Film « Langres 1925 » : renaissance d’un joyau (avec des extraits vidéo)
Moins de six minutes pendant lesquelles le Langres du passé revit. C’est le résultat émouvant de la restauration d’un film promotionnel datant de 1925.
« A 7, 8 ans, j’ai sauté sur les genoux de Marlene Dietrich ». Le marmot est alors à l’école de garçons des Chavannes. « Un type est arrivé à l’école. Il voulait trois gamins… ». Voilà comment le jeune Pierre s’est hissé à une place de roi : l’homme venu de nulle part l’a fait figurant dans Martin Roumagnac, que Georges Lacombe va tourner. En 1946, avec Jean Gabin, la reine Dietrich tracte l’affiche. C’est « dans les années 80 » que Pierre glisse ce souvenir à son amie, la responsable du service culturel de la Ville Chantal Andriot. « On a parlé films… et j’ai commencé à chercher longs-métrages, oeuvres amateurs tournés dans la cité… ». Avec, en ligne de mire, la préparation du Centenaire du cinéma en 1995. Bientôt, bonne pioche, Chantal Andriot va déplier une histoire locale méconnue. Lorsque l’amie Michèle Gautier lui signale l’existence d’un carton, dans lequel de vieux films sont stockés. Il a réchappé du déménagement de l’office du tourisme, qui a quitté, en 1992, son pavillon dédié place Bel’air -là où sont aujourd’hui les toilettes publiques. Son responsable Gérard Féron avait prévenu. « Il y a des boîtes avec des bobines dans des sacs, il ne faut surtout pas les ouvrir : s’y trouve des films flammes* ». Précautionneusement, Chantal Andriot coule sa main dans les pochettes. Extrait un film… au potentiel explosif. Sans y toucher, elle l’emmène au laboratoire parisien Neyrac, spécialiste en restauration.
« Un joyau »

########################################

[CONSIGNES DE TRAVAIL]
1) Reproduisez fidèlement le passage de l'article sur le film « Langres 1925 » qui va de « Moins de six » jusqu'à « datant de 1925. » inclus.
2) D'après l'article sur le film « Langres 1925 », à quel laboratoire Chantal Andriot apporte-t-elle le film extrait des pochettes ?

[DONNÉES D'ENTRÉE]

########################################

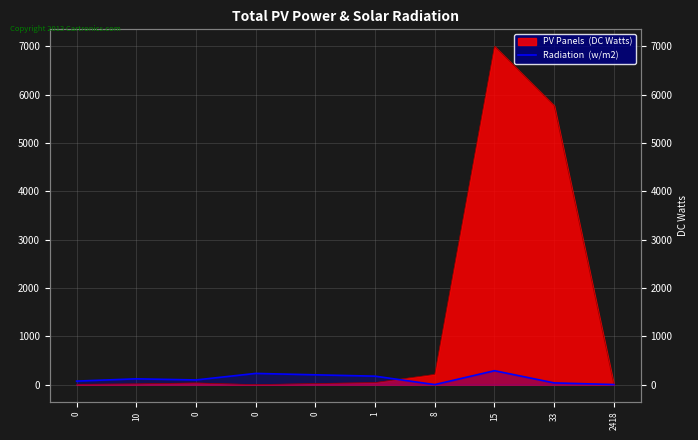

Which has a higher value, 0 or 15?

15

########################################

[RÉPONSES FOURNIES]
1)
Moins de six minutes pendant lesquelles le Langres du passé revit. C’est le résultat émouvant de la restauration d’un film promotionnel datant de 1925.

2) Elle l'apporte au laboratoire parisien Neyrac, spécialiste en restauration.